Gantry cranes sit idle above cruise ships and stacks of cargo containers at port during a strike by International Longshore and Warehouse Union Canada workers in the province in Vancouver on Wednesday, July 12, 2023. Work has resumed at British Columbia ports after both sides of the strike agreed to a tentative deal Thursday. THE CANADIAN PRESS/Darryl Dyck
VANCOUVER – British Columbia port workers are back on the job after a tentative agreement was reached between the employers association and the workers union, ending a 13-day-old strike.
A B.C. Maritime Employers Association spokesman says work at the Port of Vancouver began yesterday at 4:30 p.m. with 120 workers to be dispatched overnight, ramping up to 500 by 8 a.m. today.
The association says it reached a four-year agreement with the International Longshore and Warehouse Union Canada.
The union, which represents 7,400 workers in the job action that began July 1, has not yet commented on the pact.

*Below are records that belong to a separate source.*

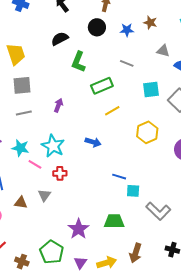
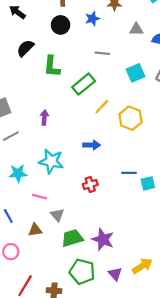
yellow hexagon: (147, 132) -> (131, 118), moved
pink line: (35, 164) -> (40, 197), moved
red cross: (60, 173) -> (90, 184), moved
green trapezoid: (114, 221) -> (72, 238), moved

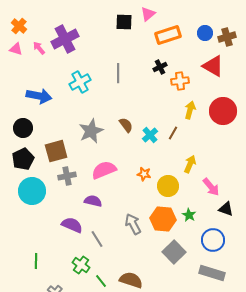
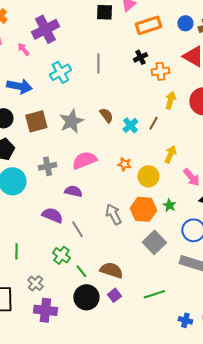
pink arrow: (39, 48) -> (23, 49), moved
brown square: (56, 151) -> (36, 121), moved

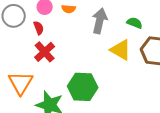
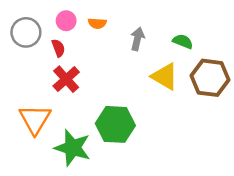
gray arrow: (100, 21) -> (137, 39), size x0.7

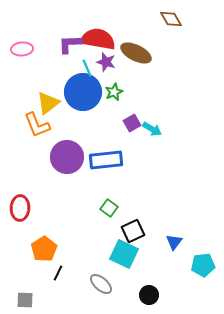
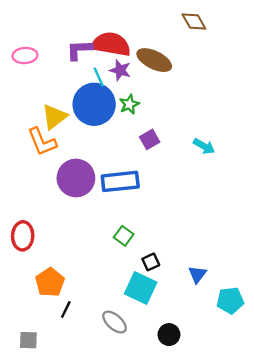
cyan arrow: (152, 129) -> (204, 146), moved
black square: (133, 231) -> (151, 262), size x0.7

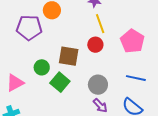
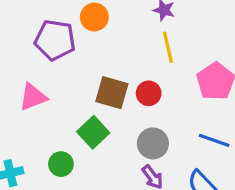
red circle: (95, 45) -> (149, 93), moved
green circle: (42, 67) -> (61, 164), moved
pink triangle: (15, 83) -> (33, 97), moved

The agreement is subject to ratification by members of both the union and the maritime employers, and no additional details on the deal have been released.
Federal Labour Minister Seamus O’Regan said Thursday that the strike that had snarled trade worth billions was over and thanked both sides.
But he and Transport Minister Omar Alghabra said in a statement that the extent of the disruption showed the importance of the relationship between industry and labour, and that Canada’s “supply chains and our economy depend on it.”
The tentative agreement to end the strike came after O’Regan ordered a mediator to issue terms for a settlement, saying the gap in the deadlocked talks was “not sufficient to justify a continued work stoppage.”